Not only do I admire the collectiveness of this project which displays a great sense of direction from Anthony, but also I appreciate the exhibition process. This included sharing the portraits as street art, blowing up their faces, and pairing them with a short but bold statement. Each poster reveals three separate reactions from the participants, which plays with gaze and seriousness, allowing glimpses into their character. The size of the work is hard to miss, and if the newspapers were overlooked, the large wheat pasted posters were not. These two elements, in the end, create interaction with the LGBT community, both through location and through take-away objects, which strengthens and expands the ongoing conversation.
Anthony Luvera is an Australian artist, writer and educator based in London. His photographic work has been exhibited widely in galleries, public spaces and festivals including the British Museum, London Underground’s Art on the Underground, National Portrait Gallery London, Belfast Exposed Photography, Australian Centre for Photography, PhotoIreland and Les Rencontres D’Arles Photographie. His writing appears regularly in a wide range of publications including Photoworks, Source, Photographies and Hot Shoe. Anthony lectures for a number of institutions, including Central Saint Martins College of Art and Design, London College of Communication, University for the Creative Arts Farnham and University College Falmouth. He also facilitates workshops and gives lectures for the public education programmes of the National Portrait Gallery, Barbican Art Galleries and The Photographers’ Gallery London.
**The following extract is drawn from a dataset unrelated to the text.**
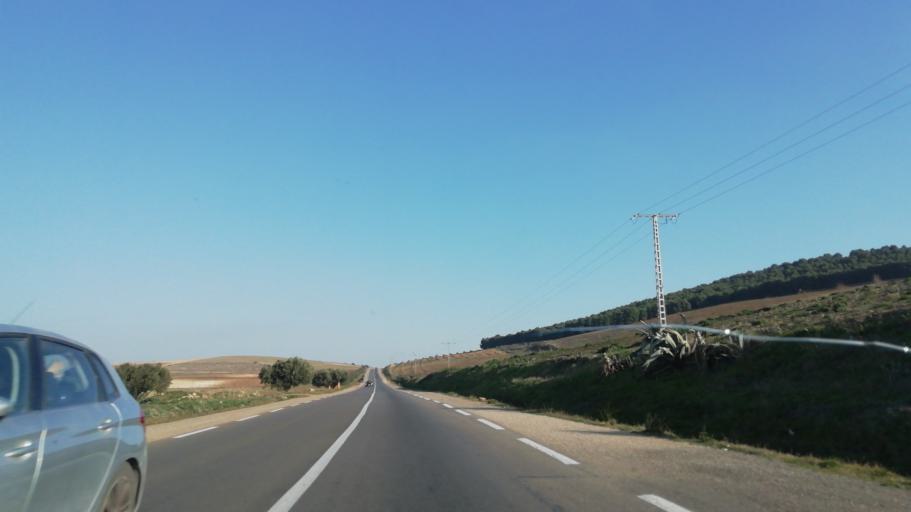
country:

Anthony is interested in exploring some of the problems of photographic representations of social issues. Since 2002 he worked on a series of long-term projects with people who have experienced homelessness living in cities and towns across the United Kingdom, including London, Belfast, Colchester, and most recently Brighton. Through these projects, and the social relationships upon which they are based, he explores the tension between authorship (and artistic control), and the ethics involved in making photographs about other people’s lives. His first book Residency was published by Belfast Exposed and his most recent publication Queer in Brighton, co-edited with Maria Jastrezbka, was published by Photoworks and New Writing South in February 2014.
not going shopping
Throughout the process of making not going shopping, a public blog was kept from the first meeting through to after the exhibition. 4,000 copies of a 16-page newspaper, containing excerpts from the public blog and our private Facebook discussions alongside documentation of the making of the Collaborative Portraits, were distributed free across Brighton & Hove. The Collaborative Portraits were displayed on large-format posters in outdoor public spaces across Brighton. In addition, photographs made by participants and the Collaborative Portraits are featured alongside excerpts from oral history interviews and ephemera related to the cultural heritage of LGBT* people in the Queer in Brighton anthology which I co-edited with Maria Jastrzebska. Each of these different presentations show various aspects of not going shopping and the collaborative process that forms the work.